Светлый фон

В успехе я не сомневался. Я знал, что он все выложит до того, как мы поднесем к нему какую-нибудь раскаленную штуковину. Он не мог не помнить, как корчились его жертвы, сидя в таком же кресле. Потому и страх перед пыткой у него должен был быть во много раз сильней. Палачи не могут не быть трусами, никакой внутренней точки опоры для сопротивления физической боли у них нет.

Я вижу, как ты морщишься, читая эти строки. Да и я сейчас дивлюсь, как пошел на такое. Впрочем, так же дивлюсь, вспоминая, с какой легкостью убивал из засады каждого, кто попадал в прорезь мушки. Когда ненависть уходит из сердца в архив воспоминаний, многое становится непонятным.

Ты спросишь: «А если бы он не испугался? Пытал бы ты его?» Нет, конечно. В этом заключался риск: а вдруг не испугается? Пришлось бы со стыдом сворачивать свой балаган и признаться в поражении.
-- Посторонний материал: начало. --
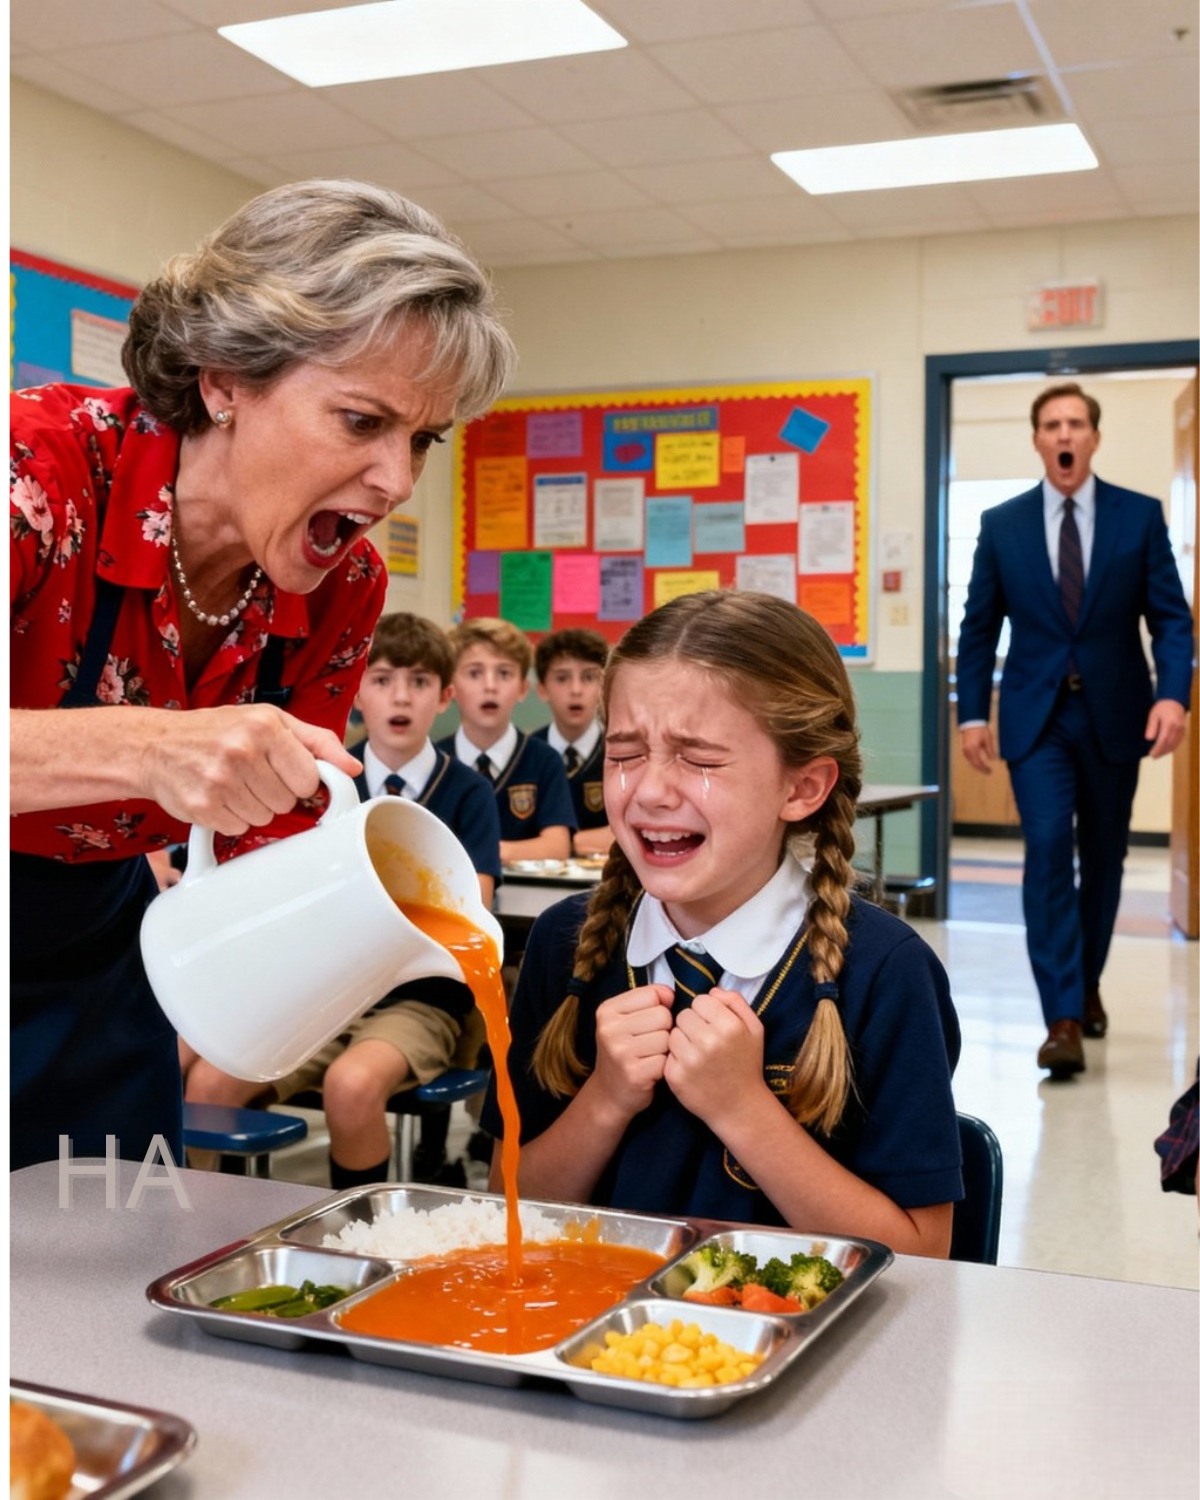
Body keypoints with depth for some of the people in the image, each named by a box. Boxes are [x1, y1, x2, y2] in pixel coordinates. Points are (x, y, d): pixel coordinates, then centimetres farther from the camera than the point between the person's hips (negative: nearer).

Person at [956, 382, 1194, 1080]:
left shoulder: (1141, 515, 1)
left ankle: (1087, 988, 32)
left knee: (1103, 858, 12)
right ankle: (1063, 1018, -13)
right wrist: (973, 713, -2)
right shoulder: (1002, 523, 3)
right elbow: (980, 628, 6)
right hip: (1037, 715, -1)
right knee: (1048, 851, -14)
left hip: (1114, 714, 1)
Но когда Янек черными рукавицами подхватил раскаленные клещи, плюнул на них и слюна, пискнув, мгновенно испарилась, в глазах Бауэра я увидел такой страх, какой появлялся только в лагере у людей, отправляемых в крематорий. Он красноречиво задергал головой: «Не нужно, так скажу».

Как я и ожидал, он заговорил, как на исповеди. Он не только подтвердил все, что говорил Томашек, но дополнил его, уточнил, вспомнил детали. Вот тут-то и сказалась моя неопытность и неуверенность. Вместо того чтобы держать его под угрозой и задавать новые вопросы, я приказал Янеку погасить лампу, записал показания Бауэра, получил его подпись и только предупредил, что если он завтра перед тобой пойдет на попятную, я уже одним показом орудий пытки не ограничусь.

Прозрел я на следующий день, но было уже поздно. Когда тебя осенило, что это он убил Терезу, я ни минуты в этом не усомнился. Он стал врать, и я напомнил ему, что паяльная лампа осталась на месте и клещи будут пущены в ход. Он снова заговорил. Тогда только я сообразил, что вчера он бросил нам кость и мы ею удовлетворились. Возникло подозрение, что признание в убийстве Терезы — вторая кость, что он еще многое скрывает. Но ты торопился закончить допрос и не дал мне времени для нового, разговора с ним в подвале. Ты отправил его к своим прокурорам, и не думаю, что им он сказал больше.

А как много важного могли бы мы узнать тогда же, двадцать лет назад! В Бауэре жила еще дисциплина гитлеровской шайки, секрет всей организации людоедов он скрывал до последнего, и он ушел в могилу со своей последней тайной.

О себе он рассказал почти все. Скрыл самую малость, которая казалась нам несущественной. Он не признался, что фамилия у него чужая, что никакой он не Бауэр. И мы не настаивали, поверив дешевой сказке, что он присвоил документы своего покойного брата, который действительно был солдатом и сапером. А в этой «малости» таилась та ниточка, которая вела в святая святых последнего гитлеровского заговора.